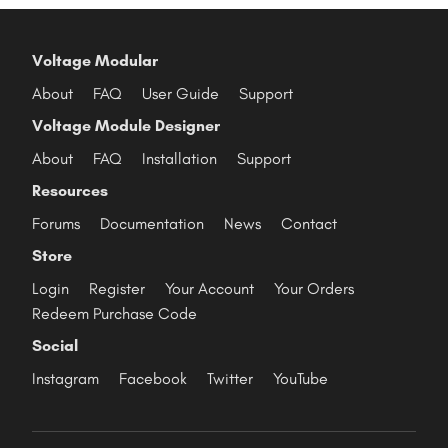
Voltage Modular
About
FAQ
User Guide
Support
Voltage Module Designer
About
FAQ
Installation
Support
Resources
Forums
Documentation
News
Contact
Store
Login
Register
Your Account
Your Orders
Redeem Purchase Code
Social
Instagram
Facebook
Twitter
YouTube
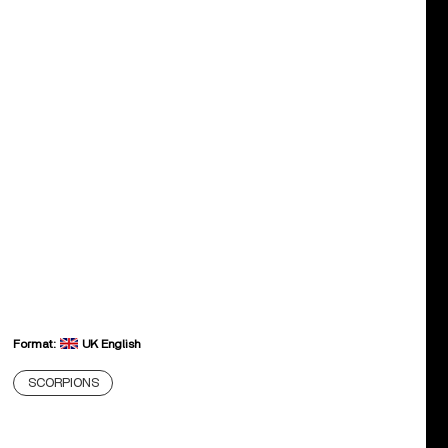
Format:
UK English
SCORPIONS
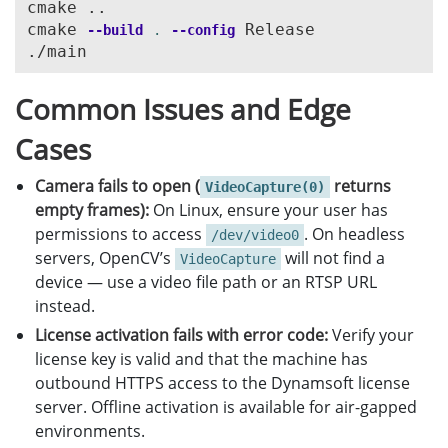
cmake ..

{
}
cmake 
 Release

+--

> Your instructions
Find the word "Voltage" in the records, and report each line that has it.

> Response to the exercise
Voltage Modular
Voltage Module Designer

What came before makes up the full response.